War in the Pacific Memorial: Who is the public in public art?

Brigid Sullivan Lopez


In 1995, a bronze bas-relief triptych memorializing the role of Guam in the Pacific Theatre of World War II was commissioned and installed at War in the Pacific National Historical Park at the Asan Bay Overlook in Guam.

The memorial’s sculptor, Eugene Daub, envisioned a warm golden brown patina for the bronze, but the liver of sulfur and ferric nitrate patina applied by the foundry was excessively dark, and the panels mounted on a white concrete wall were virtually unreadable in the intense bright light of the island. In response to complaints from the park and visitors, foundry employees reduced the dark patina of the panels by abrading raised areas with abrasive pads in 1996. Park staff completed this technique on all panels.

By the time of a planned presidential visit in 1998, the panels were disfigured with corrosion and had an unsightly blotchy appearance.
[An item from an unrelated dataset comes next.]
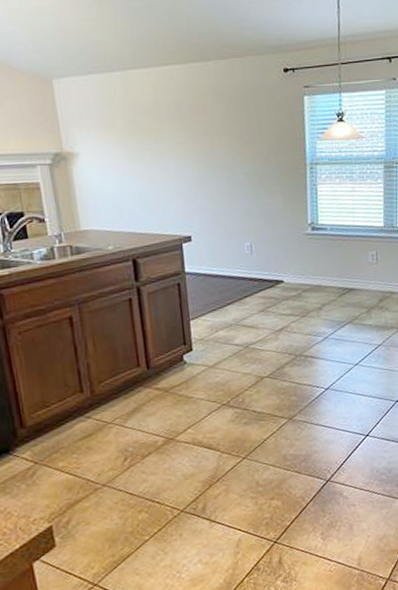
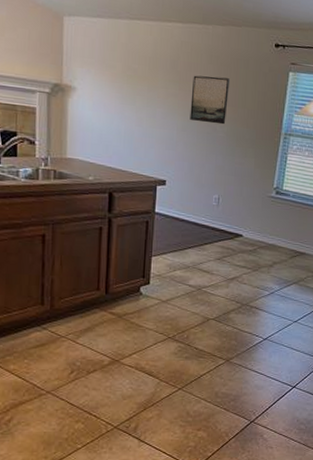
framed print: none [201,114,245,167] -> present [190,75,231,125]

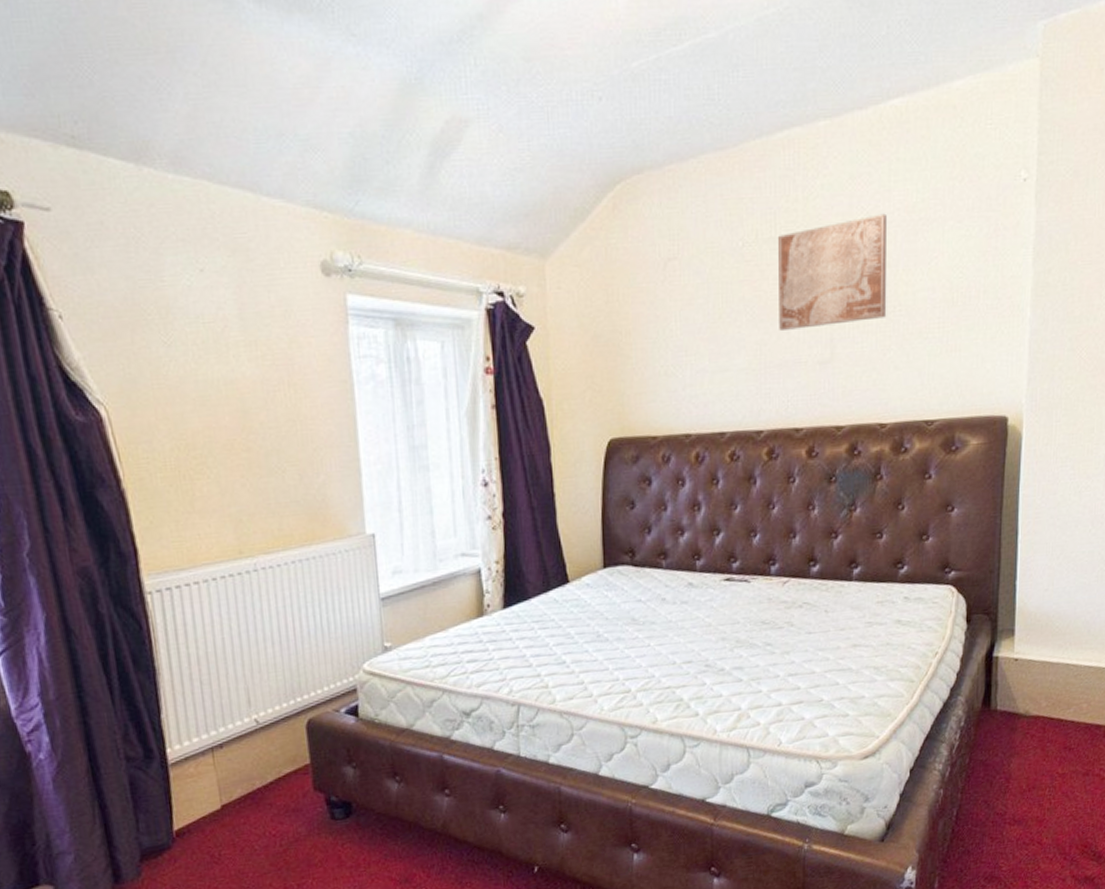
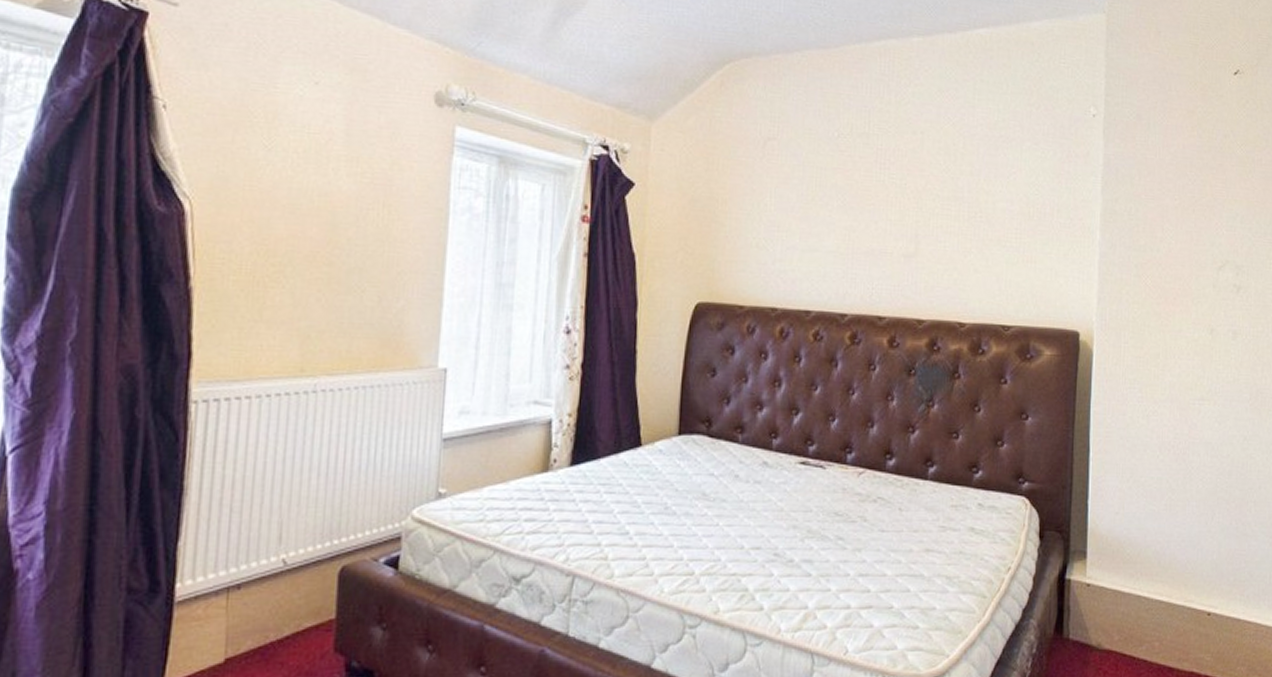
wall art: present [778,213,887,330] -> none [868,126,971,222]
As advised by the foundry, abrasive techniques were again used to “brighten up” the piece. This time, electric rotary wire brushes were used as well as abrasive polishes. Low relief areas were painted with dark shoe polish to provide further contrast resulting in a distinctly Asian black and gold decorative lacquer-like appearance, an aesthetic desirable to the native Chamorro population of Guam and throughout the Mariana Islands and adjacent islands of Japan.
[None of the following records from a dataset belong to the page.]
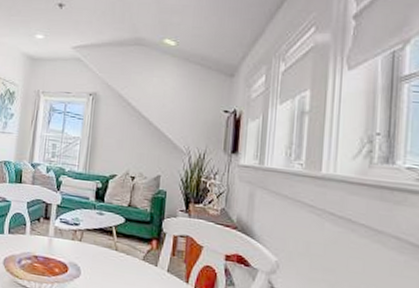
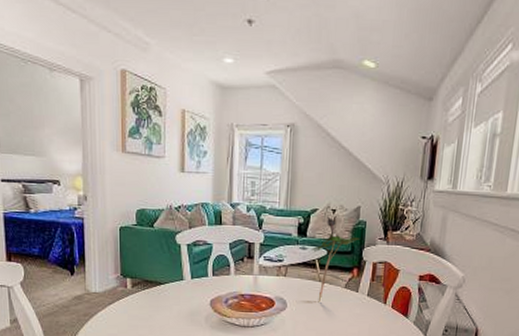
flower: none [109,183,161,274] -> present [311,216,361,303]

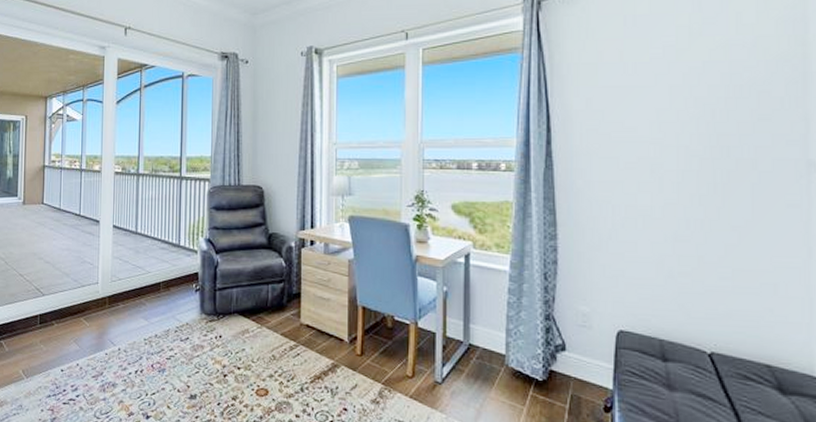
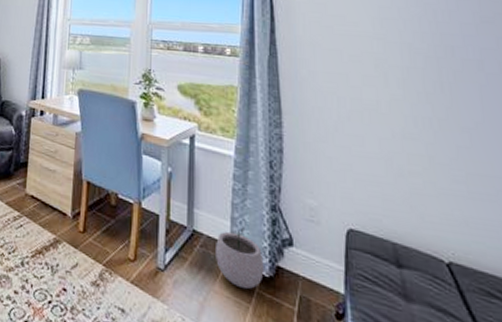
plant pot: none [492,337,538,394] -> present [216,227,264,290]

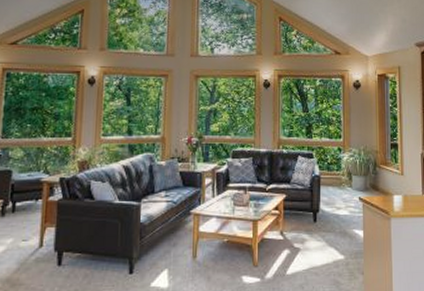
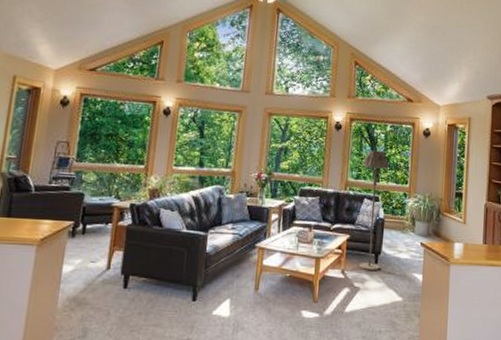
floor lamp: none [294,106,321,230] -> present [358,150,389,271]

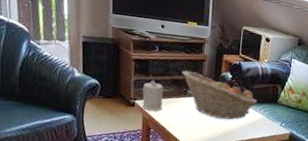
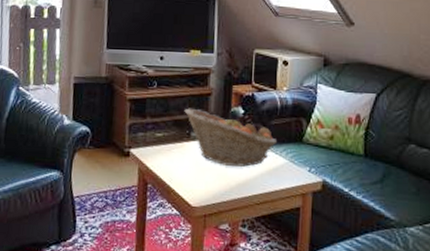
candle: present [142,80,163,111] -> none [138,122,163,161]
According to the artist, both aesthetic presentations of the nearly black foundry patina and the park’s complete cultural reinterpretation are inappropriate. Moreover, both surface treatment approaches have contributed to material deterioration of the bronze, and the National Park Service must now develop a treatment plan based on remedial needs and maintenance sustainability. However, the history of this installation and its reception in Guam suggests philosophical issues of a larger context that may be applicable to memorial art in general. For example, what is the cultural purpose of memorialization? Should the needs and preferences of the public as memorial users be considered in memorial art? At what point does the artist’s intent trump other considerations in final presentation?